## WORK ITEM
The records that follow must be repeated exactly, minus the images.

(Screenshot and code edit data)
=== Begin Enclosure ===

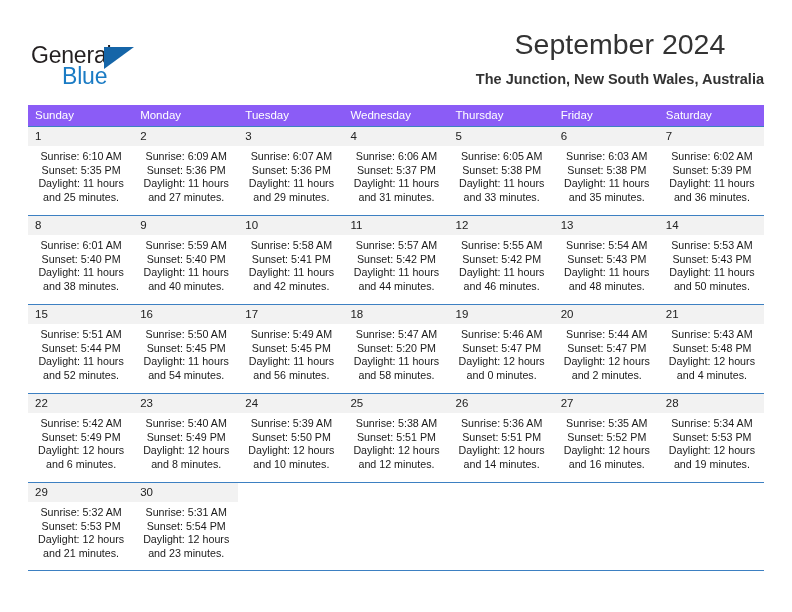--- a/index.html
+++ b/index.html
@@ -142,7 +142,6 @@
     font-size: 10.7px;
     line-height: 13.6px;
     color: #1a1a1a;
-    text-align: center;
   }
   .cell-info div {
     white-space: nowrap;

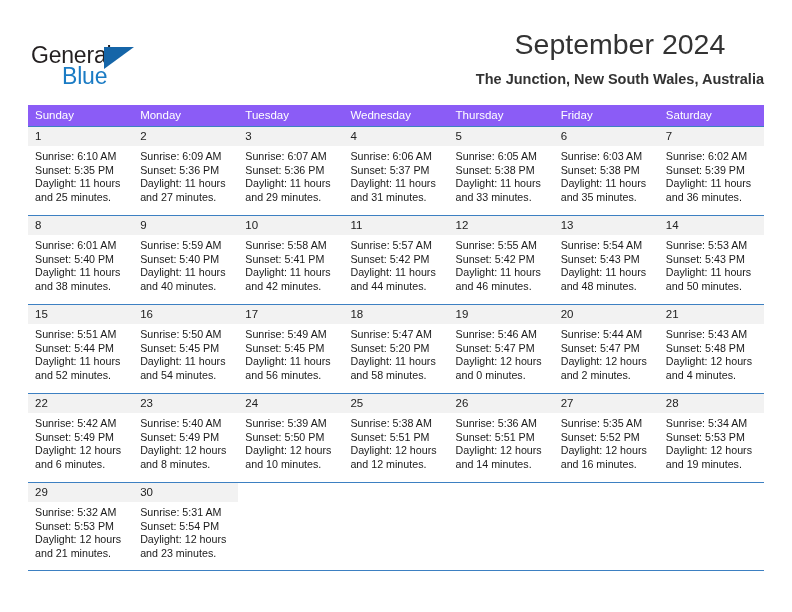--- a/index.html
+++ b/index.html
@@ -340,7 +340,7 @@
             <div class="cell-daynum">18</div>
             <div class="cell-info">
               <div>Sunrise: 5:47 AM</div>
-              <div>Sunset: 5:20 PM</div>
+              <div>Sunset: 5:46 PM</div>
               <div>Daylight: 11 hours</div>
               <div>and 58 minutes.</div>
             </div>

=== End Enclosure ===

## THE ANSWER
--- a/index.html
+++ b/index.html
@@ -142,7 +142,6 @@
     font-size: 10.7px;
     line-height: 13.6px;
     color: #1a1a1a;
-    text-align: center;
   }
   .cell-info div {
     white-space: nowrap;

--- a/index.html
+++ b/index.html
@@ -340,7 +340,7 @@
             <div class="cell-daynum">18</div>
             <div class="cell-info">
               <div>Sunrise: 5:47 AM</div>
-              <div>Sunset: 5:20 PM</div>
+              <div>Sunset: 5:46 PM</div>
               <div>Daylight: 11 hours</div>
               <div>and 58 minutes.</div>
             </div>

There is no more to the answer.